If the flick phenomenon frequently occurs, the second rocker arm,
the intake valve, or the exhaust valve may suffer damage.
[0018] For this reason, a conventional valve gear of this type for
an engine is required to prevent occurrence of the above-described
flick phenomenon.
SUMMARY OF THE INVENTION
[0019] Preferred embodiments of the present invention satisfy the
above requirement, and provide a valve gear for an engine in which
the period when an intake valve or an exhaust valve is kept closed
synchronizes with the period when a member that switches the drive
mode of the intake valve or the exhaust valve is driven.
[0020] According to a preferred embodiment of the present
invention, a valve gear for an engine includes a camshaft including
a valve drive cam that drives one of an intake valve and an exhaust
valve, a rocker arm that converts a rotation of the valve drive cam
into a reciprocating motion and transmits the reciprocating motion
to one of the intake valve and the exhaust valve, a synchronous cam
that rotates in synchronism with the valve drive cam, and a
switching mechanism that switches a drive mode of one of the intake
valve and the exhaust valve to one of a predetermined first drive
mode and a predetermined second drive mode in a period defined by
the synchronous cam, wherein the switching mechanism includes a
switch that switches the drive mode by moving some of the elements
which define a valve gear system from the valve drive cam to the
rocker arm, and a driver including a cam follower that is pushed by
the synchronous cam, and that drives some of the elements which
define the valve gear system in directions to switch the drive mode
by a force received from the cam follower, and a period when the
synchronous cam pushes the cam follower is a period when one of the
intake valve and the exhaust valve is kept closed.
[0021] In a valve gear for an engine according to a preferred
embodiment of the present invention, the synchronous cam pushes the
cam follower, and the pushing force is transmitted to the switch of
the switching mechanism to switch the drive mode of the intake
valve or the exhaust valve in the period when the intake valve or
the exhaust valve is kept closed. It is therefore possible to
provide a valve gear for an engine in which the switching mechanism
is not driven in the period when the intake valve or the exhaust
valve is open, unlike the related art, and a so-called flick
phenomenon as in the related art does not occur. In the period when
the intake valve or the exhaust valve is kept closed, the driving
force is not transmitted to the elements which define the valve
gear system from the valve drive cam to the rocker arm. When some
of the elements move, the resistance is considerably small, and the
elements always smoothly move.
[0022] The above and other elements, features, steps,
characteristics and advantages of the present invention will become
more apparent from the following detailed description of the
preferred embodiments with reference to the attached drawings.
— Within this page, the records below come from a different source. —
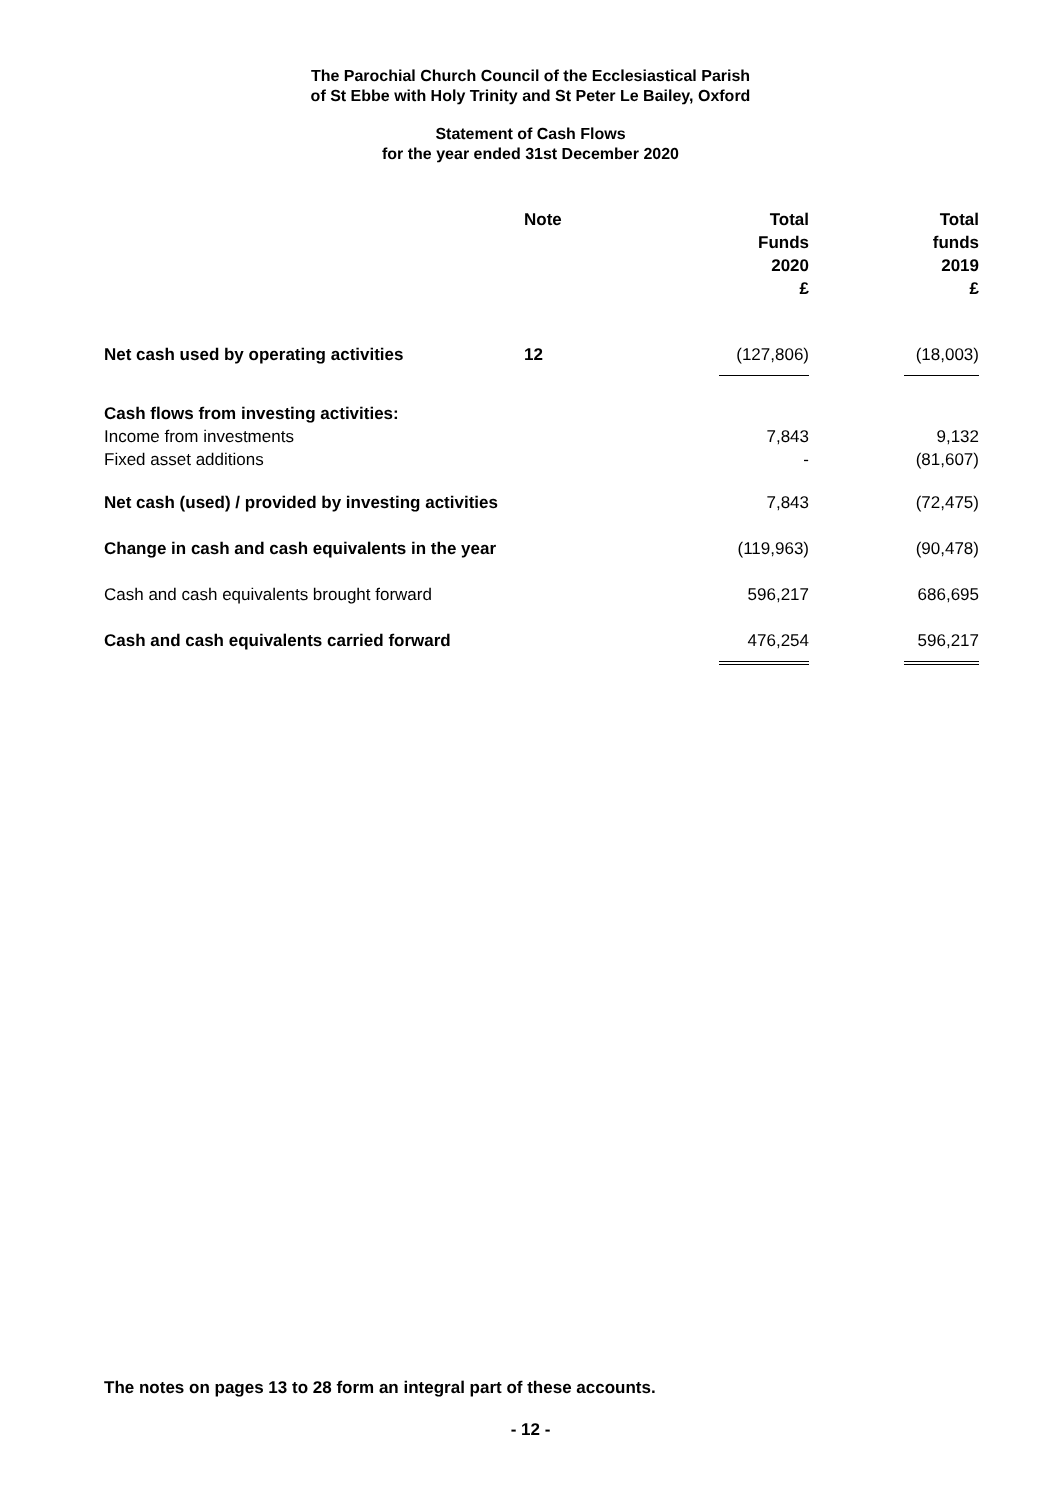The Parochial Church Council of the Ecclesiastical Parish
of St Ebbe with Holy Trinity and St Peter Le Bailey, Oxford
Statement of Cash Flows
for the year ended 31st December 2020
| | Note | Total Funds 2020 £ | Total funds 2019 £ |
| --- | --- | --- | --- |
| Net cash used by operating activities | 12 | (127,806) | (18,003) |
| Cash flows from investing activities: | | | |
| Income from investments | | 7,843 | 9,132 |
| Fixed asset additions | | - | (81,607) |
| Net cash (used) / provided by investing activities | | 7,843 | (72,475) |
| Change in cash and cash equivalents in the year | | (119,963) | (90,478) |
| Cash and cash equivalents brought forward | | 596,217 | 686,695 |
| Cash and cash equivalents carried forward | | 476,254 | 596,217 |
The notes on pages 13 to 28 form an integral part of these accounts.
- 12 -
BRIEF DESCRIPTION OF THE DRAWINGS
[0023] FIG. 1 is a sectional view of a valve gear for an engine
according to a first preferred embodiment of the present
invention.
[0024] FIG. 2 is a front view of a main portion according to the
first preferred embodiment of the present invention.
[0025] FIG. 3 is a plan view of a main portion according to the
first preferred embodiment of the present invention.
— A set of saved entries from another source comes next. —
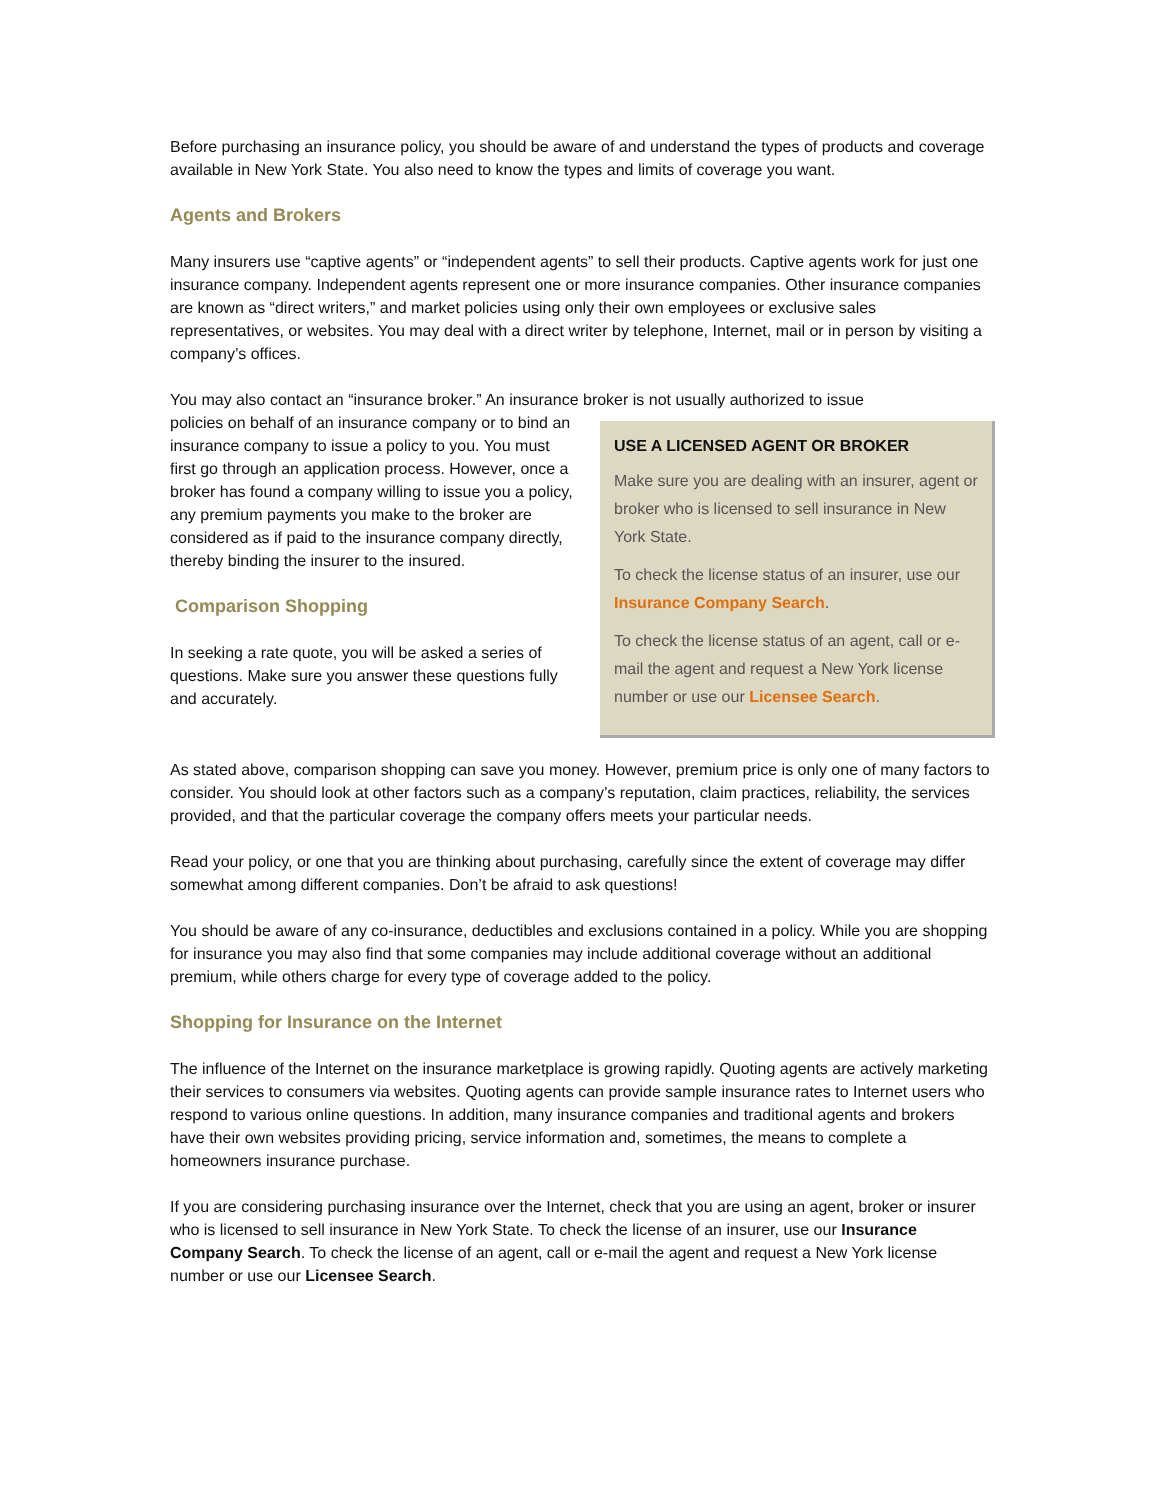Before purchasing an insurance policy, you should be aware of and understand the types of products and coverage available in New York State. You also need to know the types and limits of coverage you want.
Agents and Brokers
Many insurers use “captive agents” or “independent agents” to sell their products. Captive agents work for just one insurance company. Independent agents represent one or more insurance companies. Other insurance companies are known as “direct writers,” and market policies using only their own employees or exclusive sales representatives, or websites. You may deal with a direct writer by telephone, Internet, mail or in person by visiting a company’s offices.
You may also contact an “insurance broker.” An insurance broker is not usually authorized to issue
USE A LICENSED AGENT OR BROKER
Make sure you are dealing with an insurer, agent or broker who is licensed to sell insurance in New York State.
To check the license status of an insurer, use our Insurance Company Search.
To check the license status of an agent, call or e-mail the agent and request a New York license number or use our Licensee Search.
policies on behalf of an insurance company or to bind an insurance company to issue a policy to you. You must first go through an application process. However, once a broker has found a company willing to issue you a policy, any premium payments you make to the broker are considered as if paid to the insurance company directly, thereby binding the insurer to the insured.
Comparison Shopping
In seeking a rate quote, you will be asked a series of questions. Make sure you answer these questions fully and accurately.
As stated above, comparison shopping can save you money. However, premium price is only one of many factors to consider. You should look at other factors such as a company’s reputation, claim practices, reliability, the services provided, and that the particular coverage the company offers meets your particular needs.
Read your policy, or one that you are thinking about purchasing, carefully since the extent of coverage may differ somewhat among different companies. Don’t be afraid to ask questions!
You should be aware of any co-insurance, deductibles and exclusions contained in a policy. While you are shopping for insurance you may also find that some companies may include additional coverage without an additional premium, while others charge for every type of coverage added to the policy.
Shopping for Insurance on the Internet
The influence of the Internet on the insurance marketplace is growing rapidly. Quoting agents are actively marketing their services to consumers via websites. Quoting agents can provide sample insurance rates to Internet users who respond to various online questions. In addition, many insurance companies and traditional agents and brokers have their own websites providing pricing, service information and, sometimes, the means to complete a homeowners insurance purchase.
If you are considering purchasing insurance over the Internet, check that you are using an agent, broker or insurer who is licensed to sell insurance in New York State. To check the license of an insurer, use our Insurance Company Search. To check the license of an agent, call or e-mail the agent and request a New York license number or use our Licensee Search.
[0026] FIG. 4 is a perspective view of a main portion according to
the first preferred embodiment of the present invention.
[0027] FIG. 5 is a side view of main portion according to the first
preferred embodiment of the present invention.
[0028] FIG. 6 is a sectional view of rocker arms according to the
first preferred embodiment of the present invention, which shows a
connected state in which a first rocker arm and a second rocker arm
are connected.
[0029] FIG. 7 is a sectional view of the rocker arms according to
the first preferred embodiment of the present invention, which
shows a non-connected state in which the first rocker arm and the
second rocker arm are not connected.
[0030] FIG. 8 is a sectional view of a driver according to the
first preferred embodiment of the present invention, which is a
sectional view of the driver taken along a line A-A in FIG. 5.
[0031] FIG. 9 is a sectional view of the driver according to the
first preferred embodiment of the present invention, which is a
sectional view of the driver taken along a line B-B in FIG. 5.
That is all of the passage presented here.